Beginning to settle into a more routine existence here in London. Sarah and i will be going to Curacao in week or less. After, we are going up north for a week or so and then Sarah goes on a trip with her friend, Darcie. Then Sarah is home up north for about three weeks and then off for a pilgrimage walk in Portugal. Sheesh!
Did some cooking. Some damn fine cooking. Sarah has also been cooking. More damn fine cooking. Been looking at seed catalogues and getting ready for gardening season. Really enjoying myself. And, of course, spending time with my angel.
But focussing on writing has been difficult. Lots more distractions, for one thing, and that is tough on a guy who is distracted by lint floating in sunlight.
And i have been gloriously happy and grateful. Marvelling at changes in myself that i would have thought impossible not so many months ago. And so i wondered to myself, vainly, I suppose: am i done? Is there anything else i have to offer? So i began reading earlier posts. And i say, “of course!”
i began my journey with the hope of becoming a better human being. i am working on that continually, for how does the process of personal growth and it’s many challenges ever cease? If my illness is largely under control, then this is an excellent time for me to focus on personal growth. New things are happening in me and around me all the time, so if you will bear with me, dear readers, i will continue to share my journey.

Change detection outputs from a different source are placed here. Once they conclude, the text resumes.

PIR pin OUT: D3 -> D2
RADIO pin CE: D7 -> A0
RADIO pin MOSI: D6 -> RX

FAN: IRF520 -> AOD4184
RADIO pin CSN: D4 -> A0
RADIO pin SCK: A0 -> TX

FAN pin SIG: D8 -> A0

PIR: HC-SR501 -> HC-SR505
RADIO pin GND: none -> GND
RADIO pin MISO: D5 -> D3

i also recognized the incredible learning which has taken place as i read your articles and posts, reflecting on your own journey. i did not realize so much support and encouragement could be found in an online community. My journey would be so much poorer and my growth that much more limited without all of you. Thank you.
Of course, i will begin to focus on more stuff about gardening, just because i know some of you are doing the same thing. Many of you are a lot closer to actual Spring weather than we are, so writing will help me to organize my thoughts.

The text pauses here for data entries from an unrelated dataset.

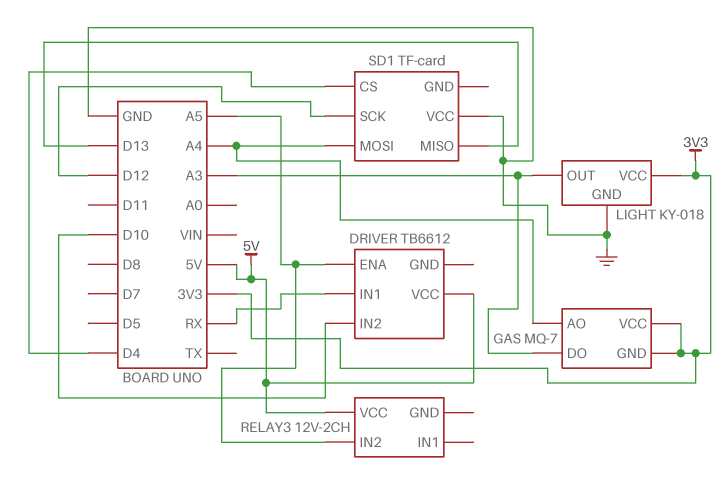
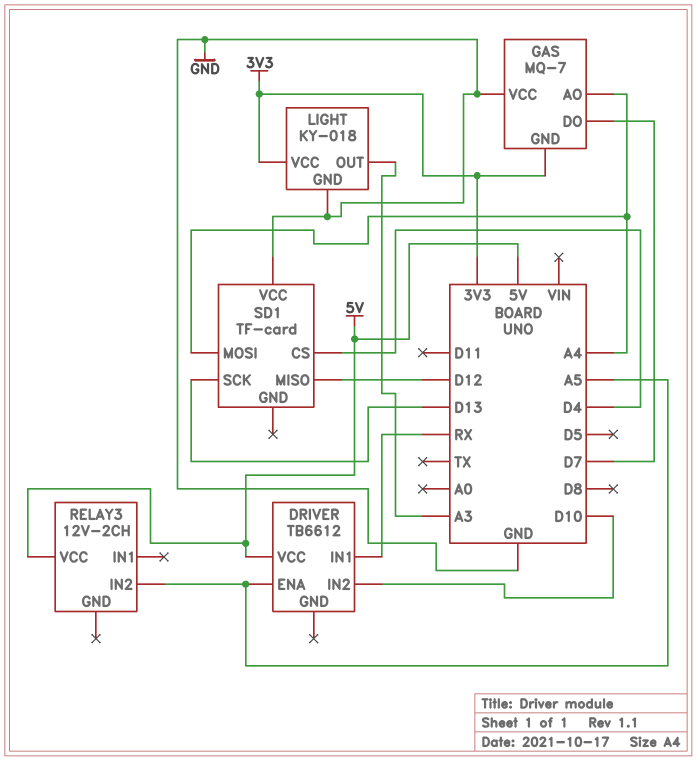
GAS pin DO: A3 -> D7
GAS pin VCC: 3V3 -> GND
SD1 pin MISO: D13 -> D12
SD1 pin SCK: D12 -> D13

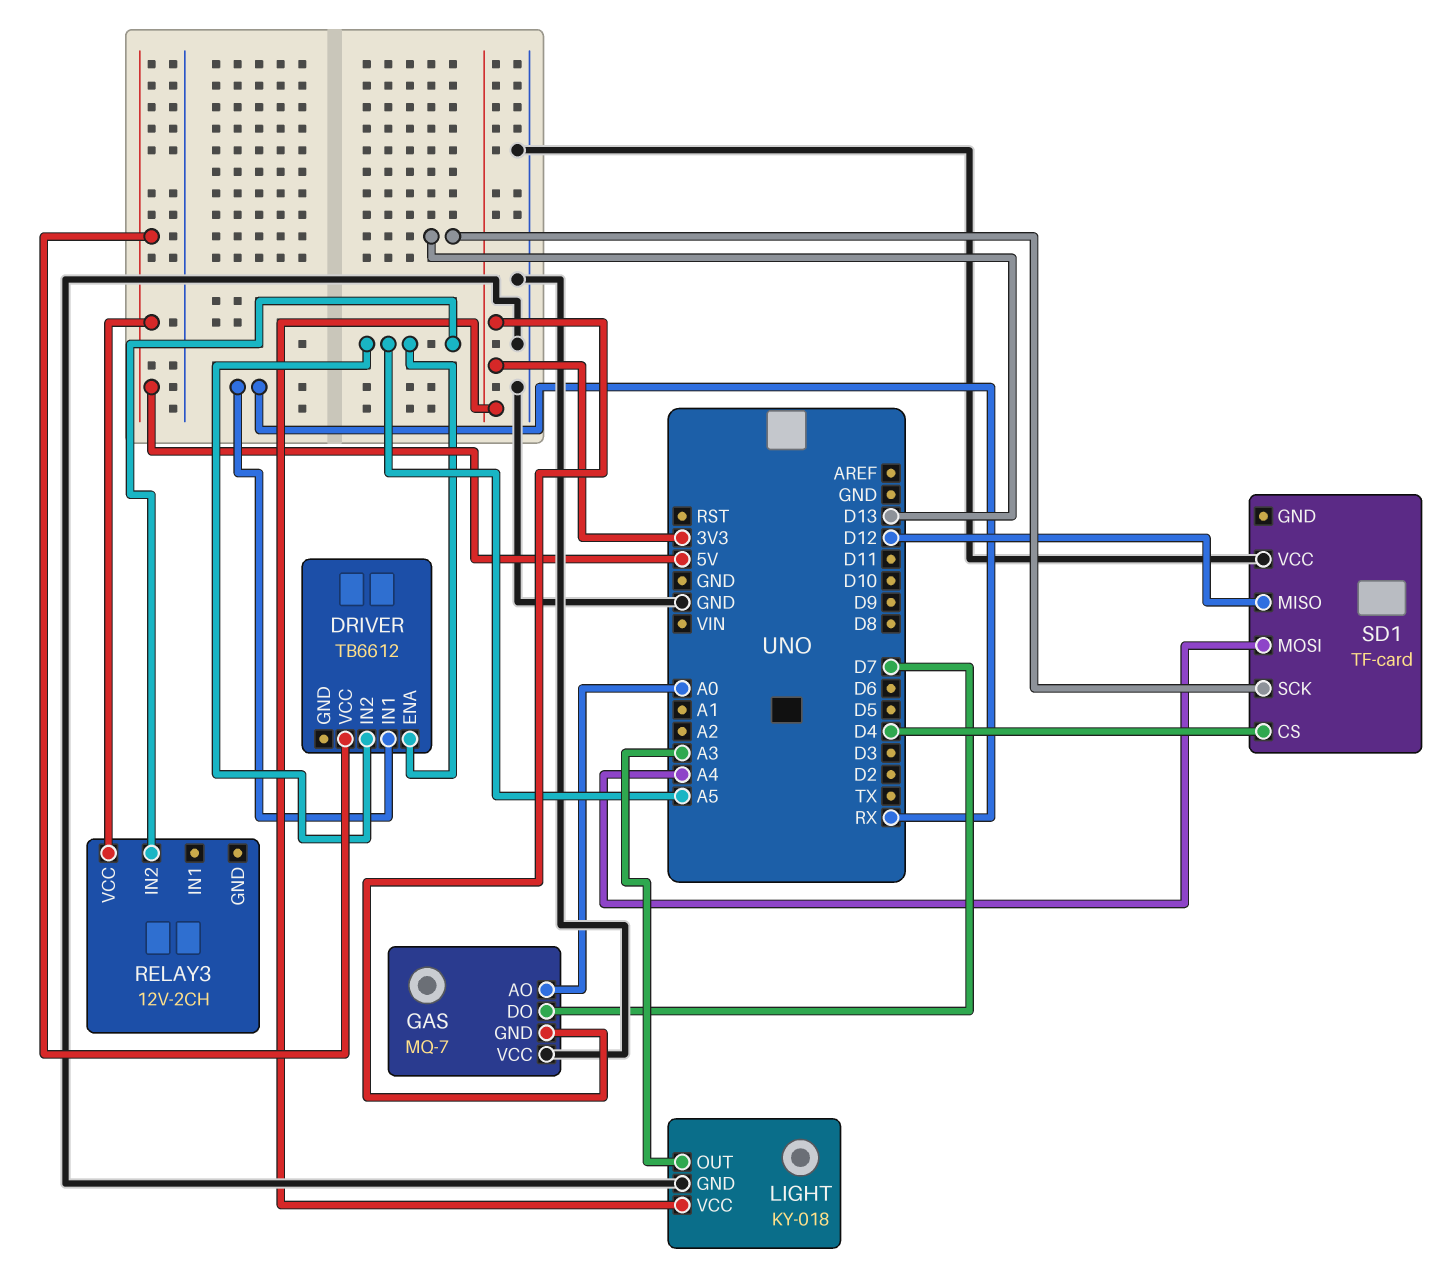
DRIVER pin IN2: D10 -> A5
GAS pin AO: A4 -> A0

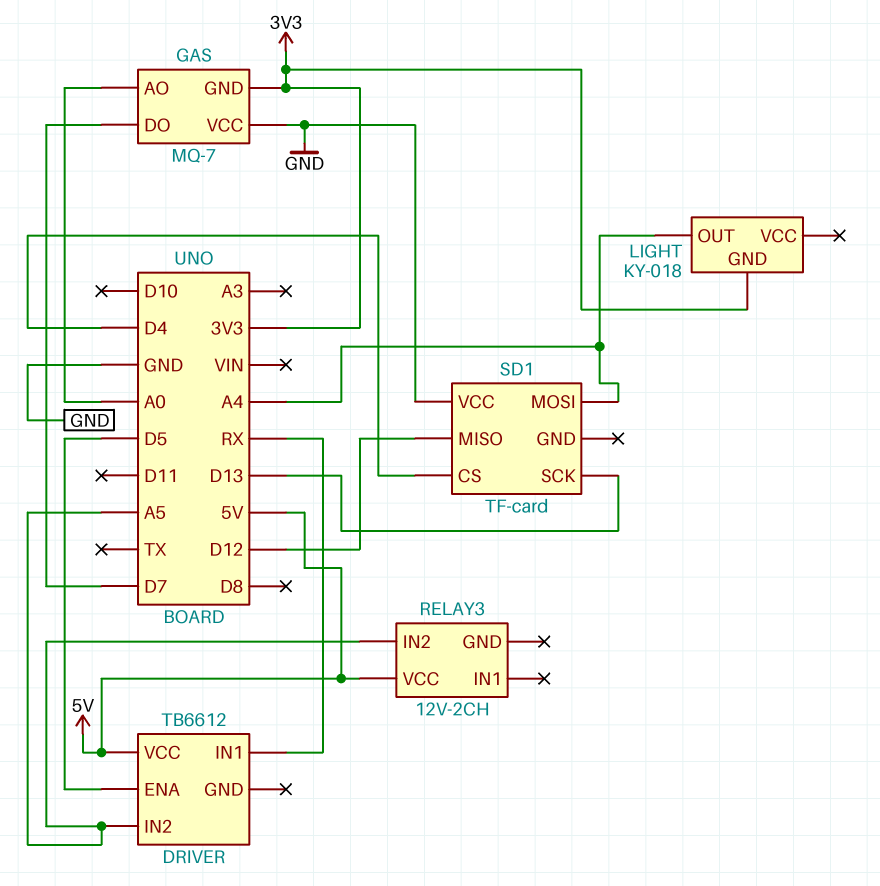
DRIVER pin ENA: A5 -> D5
LIGHT pin GND: GND -> 3V3
LIGHT pin OUT: A3 -> A4
LIGHT pin VCC: 3V3 -> none

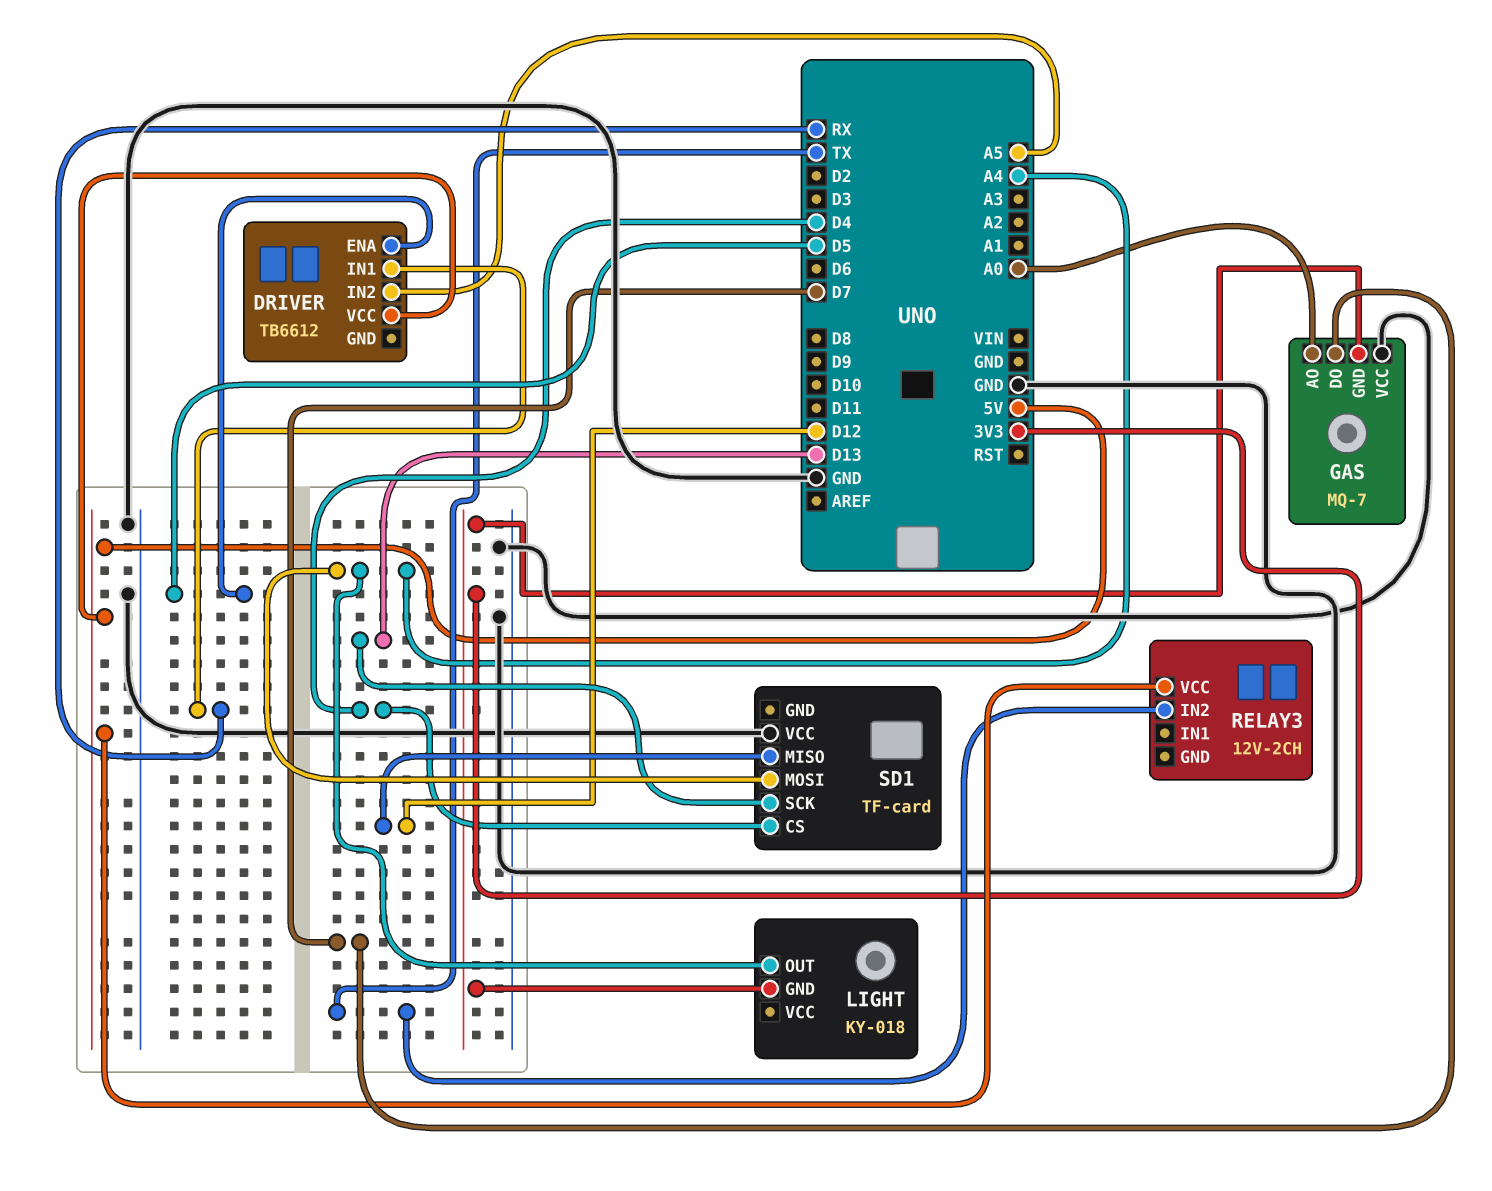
RELAY3 pin IN2: A5 -> TX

Our season is shorter up north, but we get more hours of sunlight in the summer…up to 16 hours at its peak, i believe. So things even out if proper care is taken to grab the sun’s energy while it is abundant.
i also need to grab every opportunity to grow and develop as a human being. i continue to struggle with anxiety, especially in loud and confusing places. i continue to struggle with not being organized.
i am still learning how to prioritize what is essential; things on which my Recovery depends. Eating properly, taking meds responsibly, sleeping well, exercising regularly and socializing with others are not options for me. They are essential and i need to keep them in the forefront.
I ramble sometimes, as you already know. Maybe i am rambling now. But it healthier for me to ramble here, with you, than for me to retreat into my inner recesses and end up even worse than i began. So thanks for sharing the journey. Thanks in advance for the new learnings coming my way from you.